I am not presenting breakthrough material here. I wrote this because there is still a lot of confusion about concurrency and people looking for hot new solutions without understanding the basic tradeoffs.


You have not done much to clarify the confusion, though.

The tone of your blog post indicates that absolute truth and universal advice is to follow — and then it doesn't. What I got from your blog post is that one needs to consider various concurrency primitives and solutions (duh) and that you used Java locking, Java frameworks and Hadoop, and haven't found much use for Clojure's STM. Well, good for you, but I guess people expected more from a blog post titled "Concurrency, State, and Functional Programming".

There are two aspects worth mentioning:

1) It doesn't matter how fast you get the wrong answer, so your concurrency approach had better be correct. This is much easier to achieve with Clojure STM than with manual locking and mutable data structures.

2) Cost/benefit ratio: assuming each concurrency approach gives you some benefits (usually execution speed is what you're after), what is the cost? Cost meaning your effort to write the code, debug it, test it, maintain it, document it, cost for others to understand it later?

For what it's worth, I am getting very good mileage out of Clojure's STM. For scaling on SMP machines it gets me good results with minimal effort. I get correct code (#1) and the cost/benefit ratio is excellent (#2).


>. This is much easier to achieve with Clojure STM than with manual locking and mutable data structures.

For easy stuff yes. For hard stuff that is such a grandiose claim to make, if you could do it with any certainty you would certainly be published. Personally, I don't think it's any easier.


Agreed. The author supports going outside of Clojure for larger scale processing, e.g. Hadoop. This is sensible, but it's some leap to call concurrency a fad.

It's likely that Clojure will target some other runtime (in the future). Concurrency primitives in Clojure (var, ref, atom, agent, future, promise etc.) are practical, elegant, and focused tools. Why work around them?


I am not calling concurrency a fad, I am calling the rush to try hot new concurrency primitives without understanding these basic tradeoffs a fad.

Clojure's concurrency primitives are just wrappers around the same java libs I mention in the post.

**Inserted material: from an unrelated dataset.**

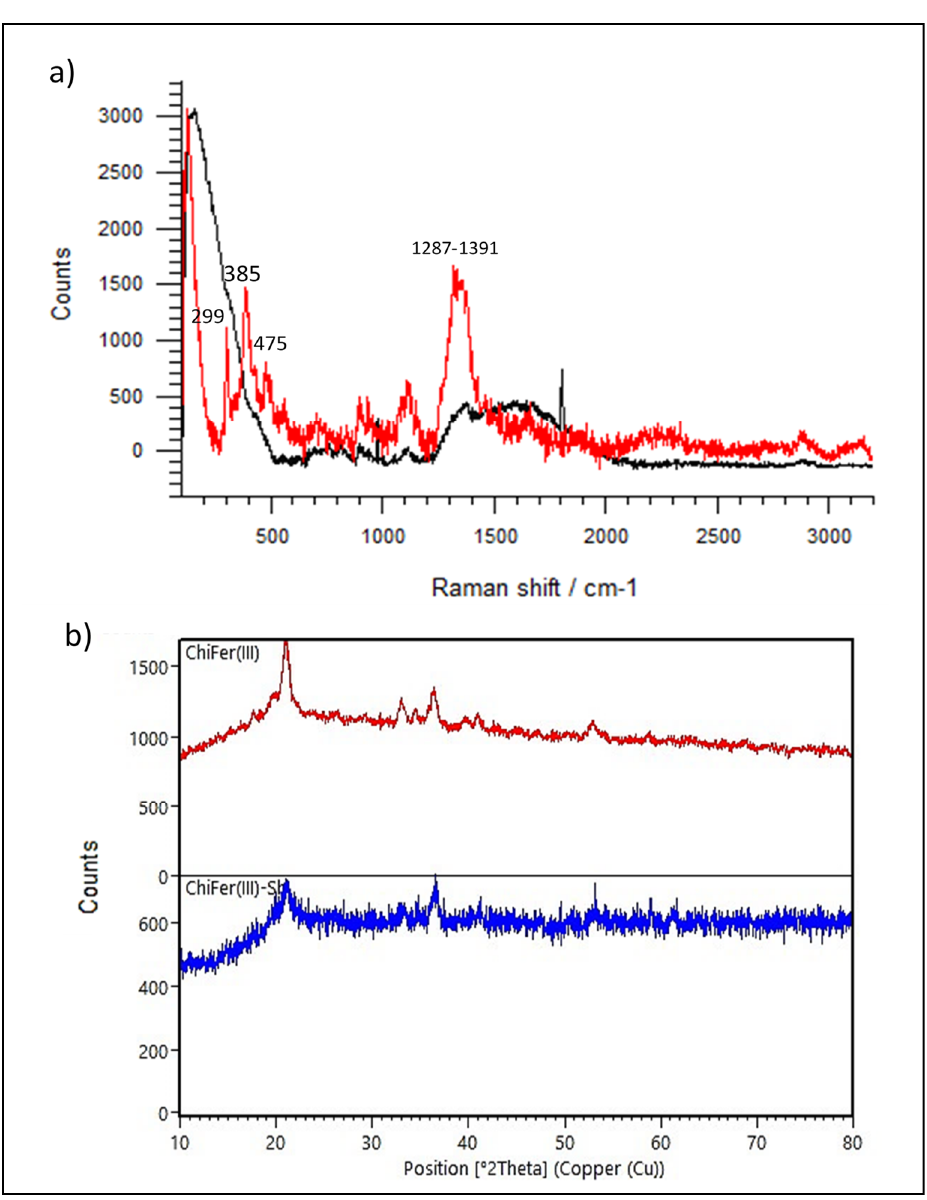
Figure 1. Raman (RS) and X ray diffraction (XRD) spectra. ( a ) Black line: neat CS raman spectra, red line: ChiFer(III) raman spectra. ( b ) Red line: ChiFer(III) XRD spectra, blue line: ChiFer(III) Sb-loaded XRD spectra.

For locking, it just matters which code you depend on based on your need. If you need to deal with it yourself, using Clojure's STM is good, since Rich has done the work to wrap the locking. But if you just need a data structure with synchronized access, then you don't even need Clojure's STM. Similar arguments hold for Agents vs Executors.

I am not saying Clojure's concurrency primitives are bad, I am saying we need to understand the basics, and Clojure's primitves are not always necessary or the right solution.


> I am not saying Clojure's concurrency primitives are bad, I am saying we need to understand the basics, and Clojure's primitves are not always necessary or the right solution.

Your post seemed very light on actually discussing this point, which I think would have been appreciated. There are always a lot of trade-offs to be made in writing concurrent code. The shallowness of your post left me wondering why you made some of your choices, or if you even thought particularly hard about them.


Not using transactions effectively forces anyone who wants to call into your code to also not use transactions, or they'll be bitten by the retry behavior.

This may not apply to your library (it seems like maybe it only calls code, rather than being called by it), but the approach you're suggesting can greatly reduce the utility of a library for other people if you're not careful.